Jürgen Habermas on Secular Foundations of Political Legitimation
Jürgen Habermas on Secular Foundations of Political Legitimation
Berkley Centre for Religion, Peace & World Affairs
At the 2011 Berkley Centre for Religion, Peace and World Affairs, Professor Habermas presented a philosophical paper titled “Myth and Ritual”. In the question period that followed, Professor Habermas’ highlighted what he believed was really at the issue in interpreting the very foundations itself of contemporary political legitimation in terms that were secular.
While seeing himself as a defender of the “Enlightenment heritage” of the West, Professor Habermas argued that the issue ultimately relies on a “basic interpretation”, albeit a controversial one, of the recent historical “trends” that were “forming challenges” in the present situations.
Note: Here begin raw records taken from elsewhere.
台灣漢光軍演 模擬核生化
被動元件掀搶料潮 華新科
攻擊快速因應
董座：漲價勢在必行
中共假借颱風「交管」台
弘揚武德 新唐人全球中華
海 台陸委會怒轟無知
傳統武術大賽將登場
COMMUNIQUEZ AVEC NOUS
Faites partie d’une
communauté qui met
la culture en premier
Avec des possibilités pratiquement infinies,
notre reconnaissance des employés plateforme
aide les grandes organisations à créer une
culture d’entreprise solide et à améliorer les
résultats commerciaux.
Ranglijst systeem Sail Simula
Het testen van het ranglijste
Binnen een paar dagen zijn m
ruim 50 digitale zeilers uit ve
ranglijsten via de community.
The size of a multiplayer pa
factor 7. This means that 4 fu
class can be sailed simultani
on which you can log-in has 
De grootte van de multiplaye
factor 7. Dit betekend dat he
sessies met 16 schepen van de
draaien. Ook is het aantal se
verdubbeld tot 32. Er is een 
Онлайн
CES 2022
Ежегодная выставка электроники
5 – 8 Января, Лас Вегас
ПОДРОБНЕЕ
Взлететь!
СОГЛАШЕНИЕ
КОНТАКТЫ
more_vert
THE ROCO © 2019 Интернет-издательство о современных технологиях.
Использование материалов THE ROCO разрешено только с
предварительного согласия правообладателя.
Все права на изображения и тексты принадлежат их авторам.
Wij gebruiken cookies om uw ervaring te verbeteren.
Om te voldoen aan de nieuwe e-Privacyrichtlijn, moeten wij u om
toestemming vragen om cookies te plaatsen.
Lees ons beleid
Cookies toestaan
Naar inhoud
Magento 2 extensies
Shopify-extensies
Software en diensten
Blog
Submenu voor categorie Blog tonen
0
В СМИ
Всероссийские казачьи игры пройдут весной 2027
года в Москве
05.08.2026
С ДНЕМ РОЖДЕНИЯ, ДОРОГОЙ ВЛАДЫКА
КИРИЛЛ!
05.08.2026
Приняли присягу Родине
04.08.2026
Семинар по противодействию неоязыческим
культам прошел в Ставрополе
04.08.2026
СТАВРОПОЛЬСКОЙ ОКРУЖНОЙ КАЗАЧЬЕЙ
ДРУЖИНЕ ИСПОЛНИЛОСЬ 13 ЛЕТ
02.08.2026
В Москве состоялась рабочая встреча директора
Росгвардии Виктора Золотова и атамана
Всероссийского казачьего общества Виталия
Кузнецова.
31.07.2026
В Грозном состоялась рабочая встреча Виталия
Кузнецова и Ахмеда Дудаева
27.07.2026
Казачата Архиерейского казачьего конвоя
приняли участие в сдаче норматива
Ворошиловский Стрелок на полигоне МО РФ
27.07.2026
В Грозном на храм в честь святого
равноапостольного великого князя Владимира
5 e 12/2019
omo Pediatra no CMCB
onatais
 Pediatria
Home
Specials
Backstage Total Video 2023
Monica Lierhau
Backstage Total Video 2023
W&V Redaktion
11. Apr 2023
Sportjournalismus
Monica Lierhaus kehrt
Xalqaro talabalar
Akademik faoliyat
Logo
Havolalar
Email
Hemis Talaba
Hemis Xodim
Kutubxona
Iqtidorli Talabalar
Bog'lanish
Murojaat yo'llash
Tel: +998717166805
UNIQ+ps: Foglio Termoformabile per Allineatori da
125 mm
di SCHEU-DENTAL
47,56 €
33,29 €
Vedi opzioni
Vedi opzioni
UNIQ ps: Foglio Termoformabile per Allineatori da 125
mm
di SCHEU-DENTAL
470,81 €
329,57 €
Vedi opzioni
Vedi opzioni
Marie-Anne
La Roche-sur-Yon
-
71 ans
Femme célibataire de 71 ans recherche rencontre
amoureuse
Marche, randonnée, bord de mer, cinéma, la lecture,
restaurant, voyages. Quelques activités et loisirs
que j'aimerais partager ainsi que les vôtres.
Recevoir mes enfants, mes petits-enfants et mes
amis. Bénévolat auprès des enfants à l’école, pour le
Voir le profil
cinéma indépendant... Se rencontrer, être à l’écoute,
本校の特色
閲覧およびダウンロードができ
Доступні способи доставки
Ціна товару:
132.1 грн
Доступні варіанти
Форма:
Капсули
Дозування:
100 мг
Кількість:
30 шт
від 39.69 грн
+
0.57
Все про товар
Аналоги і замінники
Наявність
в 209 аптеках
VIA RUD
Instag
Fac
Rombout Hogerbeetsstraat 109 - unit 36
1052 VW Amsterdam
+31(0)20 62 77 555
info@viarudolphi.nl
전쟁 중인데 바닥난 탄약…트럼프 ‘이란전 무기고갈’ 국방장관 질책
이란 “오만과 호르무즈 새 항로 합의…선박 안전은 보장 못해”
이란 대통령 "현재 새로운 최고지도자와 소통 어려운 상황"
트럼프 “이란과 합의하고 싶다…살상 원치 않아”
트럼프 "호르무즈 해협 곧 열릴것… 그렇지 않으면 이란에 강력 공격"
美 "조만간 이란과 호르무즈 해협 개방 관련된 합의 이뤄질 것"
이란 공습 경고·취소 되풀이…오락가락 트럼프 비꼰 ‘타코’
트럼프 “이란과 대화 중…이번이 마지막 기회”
The question was whether one could see in modernity the sufficient sources from which it could itself regenerate its “imbalanced social situations”. The issue was really whether modernity could “reproduce itself out of its own sources”, out of “subjectivity”, “subjective freedom”, “ethical freedom” and out of its “self-consciousness, reflective approach to all of our [religious] traditions and universalist moralities”.
For Professor Habermas, there are reasons to “insist” on “secular moral sources” for “justifying the principles” of legitimation of our “constitutions” and our “polities”. Indeed, while all “morality” has “religious sources”, principles of “popular sovereignty” and “human rights” have become now and continue the process of “secularization” and “independent” of “theological” traditions.